▶ _Assignment_: This exercise calls for a copy of every line in the listing below that carries the word "Fredericton".

▶ _Dataset extract_:
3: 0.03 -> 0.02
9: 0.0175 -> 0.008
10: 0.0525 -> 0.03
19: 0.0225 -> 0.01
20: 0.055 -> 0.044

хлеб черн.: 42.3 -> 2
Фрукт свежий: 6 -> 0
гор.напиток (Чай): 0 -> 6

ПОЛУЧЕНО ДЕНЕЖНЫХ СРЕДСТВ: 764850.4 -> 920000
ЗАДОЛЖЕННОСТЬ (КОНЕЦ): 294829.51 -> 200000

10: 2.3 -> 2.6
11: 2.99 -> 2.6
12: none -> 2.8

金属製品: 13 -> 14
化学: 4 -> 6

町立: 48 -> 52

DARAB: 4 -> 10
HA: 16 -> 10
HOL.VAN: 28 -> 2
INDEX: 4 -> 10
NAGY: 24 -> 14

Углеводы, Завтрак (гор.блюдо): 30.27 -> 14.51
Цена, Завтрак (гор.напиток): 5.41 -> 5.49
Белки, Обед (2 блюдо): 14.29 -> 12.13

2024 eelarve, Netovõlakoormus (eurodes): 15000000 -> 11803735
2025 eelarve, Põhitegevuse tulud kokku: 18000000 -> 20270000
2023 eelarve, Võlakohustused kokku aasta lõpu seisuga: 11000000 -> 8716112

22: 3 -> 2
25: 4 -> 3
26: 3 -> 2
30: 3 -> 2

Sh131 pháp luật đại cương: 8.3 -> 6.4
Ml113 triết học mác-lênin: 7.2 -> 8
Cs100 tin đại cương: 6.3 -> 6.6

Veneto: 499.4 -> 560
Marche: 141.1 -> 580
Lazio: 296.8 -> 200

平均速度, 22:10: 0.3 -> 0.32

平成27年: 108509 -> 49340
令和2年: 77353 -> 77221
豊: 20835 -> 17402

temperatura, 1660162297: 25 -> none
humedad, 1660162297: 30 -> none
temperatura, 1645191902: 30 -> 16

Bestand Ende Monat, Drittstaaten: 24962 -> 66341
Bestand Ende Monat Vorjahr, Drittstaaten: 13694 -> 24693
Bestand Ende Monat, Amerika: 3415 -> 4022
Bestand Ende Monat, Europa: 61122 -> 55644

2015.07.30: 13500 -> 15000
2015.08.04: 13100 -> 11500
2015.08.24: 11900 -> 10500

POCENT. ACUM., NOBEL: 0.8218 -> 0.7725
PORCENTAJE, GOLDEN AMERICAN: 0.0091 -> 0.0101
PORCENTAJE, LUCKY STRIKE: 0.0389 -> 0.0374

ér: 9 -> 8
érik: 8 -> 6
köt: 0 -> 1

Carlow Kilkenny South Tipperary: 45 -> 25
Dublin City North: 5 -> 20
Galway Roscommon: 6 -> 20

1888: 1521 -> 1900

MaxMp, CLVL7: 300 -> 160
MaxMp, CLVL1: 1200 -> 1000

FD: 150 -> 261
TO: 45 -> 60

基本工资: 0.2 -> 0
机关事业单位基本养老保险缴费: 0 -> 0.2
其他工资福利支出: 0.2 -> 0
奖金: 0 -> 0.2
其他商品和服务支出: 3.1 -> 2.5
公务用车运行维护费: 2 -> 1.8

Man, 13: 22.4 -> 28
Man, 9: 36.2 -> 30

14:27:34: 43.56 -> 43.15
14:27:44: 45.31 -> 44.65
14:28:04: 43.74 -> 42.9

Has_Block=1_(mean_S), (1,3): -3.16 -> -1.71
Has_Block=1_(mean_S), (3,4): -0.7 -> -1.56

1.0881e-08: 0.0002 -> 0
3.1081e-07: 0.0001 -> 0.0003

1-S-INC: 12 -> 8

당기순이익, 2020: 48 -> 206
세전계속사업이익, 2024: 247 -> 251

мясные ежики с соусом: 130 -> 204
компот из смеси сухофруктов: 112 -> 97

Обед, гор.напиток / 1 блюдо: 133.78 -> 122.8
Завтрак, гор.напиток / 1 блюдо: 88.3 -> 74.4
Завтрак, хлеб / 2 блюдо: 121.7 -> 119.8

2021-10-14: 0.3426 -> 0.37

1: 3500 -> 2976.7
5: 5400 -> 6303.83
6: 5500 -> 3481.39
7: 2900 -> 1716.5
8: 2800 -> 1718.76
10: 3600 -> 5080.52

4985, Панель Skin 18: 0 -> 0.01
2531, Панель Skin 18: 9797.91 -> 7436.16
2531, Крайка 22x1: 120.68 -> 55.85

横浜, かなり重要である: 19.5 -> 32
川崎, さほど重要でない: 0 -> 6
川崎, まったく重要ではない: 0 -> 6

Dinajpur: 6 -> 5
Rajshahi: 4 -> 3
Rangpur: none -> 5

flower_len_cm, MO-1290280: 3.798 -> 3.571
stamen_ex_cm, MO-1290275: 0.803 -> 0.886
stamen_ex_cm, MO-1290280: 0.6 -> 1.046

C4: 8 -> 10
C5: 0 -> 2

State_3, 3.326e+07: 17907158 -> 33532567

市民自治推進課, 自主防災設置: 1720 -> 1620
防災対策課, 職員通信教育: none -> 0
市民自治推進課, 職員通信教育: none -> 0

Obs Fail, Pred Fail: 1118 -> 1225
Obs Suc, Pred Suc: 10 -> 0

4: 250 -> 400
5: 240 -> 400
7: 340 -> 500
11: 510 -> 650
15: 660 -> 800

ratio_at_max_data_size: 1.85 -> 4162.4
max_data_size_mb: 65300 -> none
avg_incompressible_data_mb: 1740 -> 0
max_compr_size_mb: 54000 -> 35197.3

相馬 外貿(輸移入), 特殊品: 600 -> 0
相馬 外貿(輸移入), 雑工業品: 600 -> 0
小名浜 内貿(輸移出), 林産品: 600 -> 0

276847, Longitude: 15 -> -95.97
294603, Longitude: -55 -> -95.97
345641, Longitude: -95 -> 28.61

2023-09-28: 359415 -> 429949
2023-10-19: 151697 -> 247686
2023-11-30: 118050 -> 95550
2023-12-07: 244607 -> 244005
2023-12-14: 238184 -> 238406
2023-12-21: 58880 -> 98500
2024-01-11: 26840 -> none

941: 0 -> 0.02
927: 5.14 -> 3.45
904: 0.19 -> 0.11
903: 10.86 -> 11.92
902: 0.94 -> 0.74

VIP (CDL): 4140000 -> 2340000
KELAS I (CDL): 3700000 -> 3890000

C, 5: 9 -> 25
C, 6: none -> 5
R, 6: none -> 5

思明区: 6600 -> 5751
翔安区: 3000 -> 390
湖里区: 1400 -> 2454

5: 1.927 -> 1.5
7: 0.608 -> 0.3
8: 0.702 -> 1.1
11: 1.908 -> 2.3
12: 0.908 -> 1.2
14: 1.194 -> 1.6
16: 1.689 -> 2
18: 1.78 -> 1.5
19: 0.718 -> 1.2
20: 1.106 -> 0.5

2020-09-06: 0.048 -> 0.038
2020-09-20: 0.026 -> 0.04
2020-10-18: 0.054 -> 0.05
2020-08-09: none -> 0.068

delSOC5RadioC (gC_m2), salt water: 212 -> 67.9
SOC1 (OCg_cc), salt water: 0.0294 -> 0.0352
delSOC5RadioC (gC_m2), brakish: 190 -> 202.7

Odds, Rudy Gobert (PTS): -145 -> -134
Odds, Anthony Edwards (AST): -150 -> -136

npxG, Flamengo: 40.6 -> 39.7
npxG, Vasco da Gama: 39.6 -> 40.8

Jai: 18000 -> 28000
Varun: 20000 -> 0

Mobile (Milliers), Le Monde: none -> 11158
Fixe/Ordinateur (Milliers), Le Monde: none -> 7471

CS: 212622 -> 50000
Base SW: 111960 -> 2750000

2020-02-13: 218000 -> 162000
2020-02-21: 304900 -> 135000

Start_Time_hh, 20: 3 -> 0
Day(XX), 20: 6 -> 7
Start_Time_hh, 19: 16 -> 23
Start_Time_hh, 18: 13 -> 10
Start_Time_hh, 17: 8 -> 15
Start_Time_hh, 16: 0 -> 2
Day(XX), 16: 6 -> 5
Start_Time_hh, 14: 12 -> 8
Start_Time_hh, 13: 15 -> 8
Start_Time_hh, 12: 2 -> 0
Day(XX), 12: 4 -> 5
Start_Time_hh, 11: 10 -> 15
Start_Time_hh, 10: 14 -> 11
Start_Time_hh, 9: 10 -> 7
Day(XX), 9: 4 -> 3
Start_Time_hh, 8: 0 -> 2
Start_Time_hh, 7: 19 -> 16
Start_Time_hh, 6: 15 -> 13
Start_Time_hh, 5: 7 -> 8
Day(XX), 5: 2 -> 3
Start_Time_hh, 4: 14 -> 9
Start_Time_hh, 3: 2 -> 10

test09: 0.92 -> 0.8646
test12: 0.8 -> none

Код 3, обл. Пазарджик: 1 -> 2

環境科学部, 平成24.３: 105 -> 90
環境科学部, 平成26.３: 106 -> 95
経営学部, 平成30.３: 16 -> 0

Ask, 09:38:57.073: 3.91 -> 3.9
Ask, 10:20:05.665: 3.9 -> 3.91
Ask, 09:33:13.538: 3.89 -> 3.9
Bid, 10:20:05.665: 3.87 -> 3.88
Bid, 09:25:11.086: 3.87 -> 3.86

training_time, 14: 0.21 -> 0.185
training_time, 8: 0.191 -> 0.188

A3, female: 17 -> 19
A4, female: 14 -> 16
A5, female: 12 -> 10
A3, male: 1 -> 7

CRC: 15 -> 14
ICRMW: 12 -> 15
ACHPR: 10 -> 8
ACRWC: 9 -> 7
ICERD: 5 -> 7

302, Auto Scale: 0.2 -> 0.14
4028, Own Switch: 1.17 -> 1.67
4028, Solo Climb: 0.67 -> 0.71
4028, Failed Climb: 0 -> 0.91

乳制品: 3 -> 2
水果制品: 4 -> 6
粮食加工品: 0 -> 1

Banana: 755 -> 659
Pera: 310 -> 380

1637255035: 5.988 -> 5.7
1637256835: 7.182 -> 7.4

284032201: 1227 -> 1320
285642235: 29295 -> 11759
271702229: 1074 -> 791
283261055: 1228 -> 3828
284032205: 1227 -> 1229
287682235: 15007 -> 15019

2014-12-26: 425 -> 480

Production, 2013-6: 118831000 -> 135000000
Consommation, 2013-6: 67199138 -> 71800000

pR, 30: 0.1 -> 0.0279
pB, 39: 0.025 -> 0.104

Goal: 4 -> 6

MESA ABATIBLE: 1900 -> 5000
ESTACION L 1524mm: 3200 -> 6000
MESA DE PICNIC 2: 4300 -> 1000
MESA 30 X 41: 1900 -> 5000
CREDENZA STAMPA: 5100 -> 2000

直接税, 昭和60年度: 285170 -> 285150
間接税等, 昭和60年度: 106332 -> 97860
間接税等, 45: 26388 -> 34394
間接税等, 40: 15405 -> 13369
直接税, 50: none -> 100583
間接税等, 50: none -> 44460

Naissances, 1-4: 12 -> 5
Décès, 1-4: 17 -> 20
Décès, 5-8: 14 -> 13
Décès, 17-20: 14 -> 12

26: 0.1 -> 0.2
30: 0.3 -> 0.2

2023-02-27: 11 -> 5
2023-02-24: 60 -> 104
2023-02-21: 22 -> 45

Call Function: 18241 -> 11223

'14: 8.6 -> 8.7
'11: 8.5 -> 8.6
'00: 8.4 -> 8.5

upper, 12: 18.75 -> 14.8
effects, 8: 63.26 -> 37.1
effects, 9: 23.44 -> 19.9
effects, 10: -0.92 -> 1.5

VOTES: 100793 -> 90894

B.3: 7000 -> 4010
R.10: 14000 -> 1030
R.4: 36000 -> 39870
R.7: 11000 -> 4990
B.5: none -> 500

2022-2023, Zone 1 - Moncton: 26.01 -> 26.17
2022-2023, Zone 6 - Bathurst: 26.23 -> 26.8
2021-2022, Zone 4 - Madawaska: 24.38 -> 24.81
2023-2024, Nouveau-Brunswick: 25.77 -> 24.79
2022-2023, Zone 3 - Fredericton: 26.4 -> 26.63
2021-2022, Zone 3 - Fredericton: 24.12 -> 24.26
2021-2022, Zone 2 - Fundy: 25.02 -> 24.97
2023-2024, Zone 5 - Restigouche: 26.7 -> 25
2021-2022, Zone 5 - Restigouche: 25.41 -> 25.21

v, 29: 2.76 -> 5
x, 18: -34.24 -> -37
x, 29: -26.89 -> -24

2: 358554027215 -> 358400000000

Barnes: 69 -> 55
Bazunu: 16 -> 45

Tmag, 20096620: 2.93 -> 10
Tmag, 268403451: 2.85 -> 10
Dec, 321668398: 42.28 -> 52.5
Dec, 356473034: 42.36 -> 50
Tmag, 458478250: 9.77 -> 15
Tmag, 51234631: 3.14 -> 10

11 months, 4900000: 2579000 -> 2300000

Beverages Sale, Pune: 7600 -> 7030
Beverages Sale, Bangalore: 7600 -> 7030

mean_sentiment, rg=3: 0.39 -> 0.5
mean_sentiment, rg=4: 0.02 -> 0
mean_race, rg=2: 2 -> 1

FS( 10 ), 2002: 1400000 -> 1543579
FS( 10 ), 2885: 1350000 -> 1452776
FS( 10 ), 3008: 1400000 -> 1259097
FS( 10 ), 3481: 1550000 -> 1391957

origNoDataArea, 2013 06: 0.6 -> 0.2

▶ _Answer to the exercise_:
2022-2023, Zone 3 - Fredericton: 26.4 -> 26.63
2021-2022, Zone 3 - Fredericton: 24.12 -> 24.26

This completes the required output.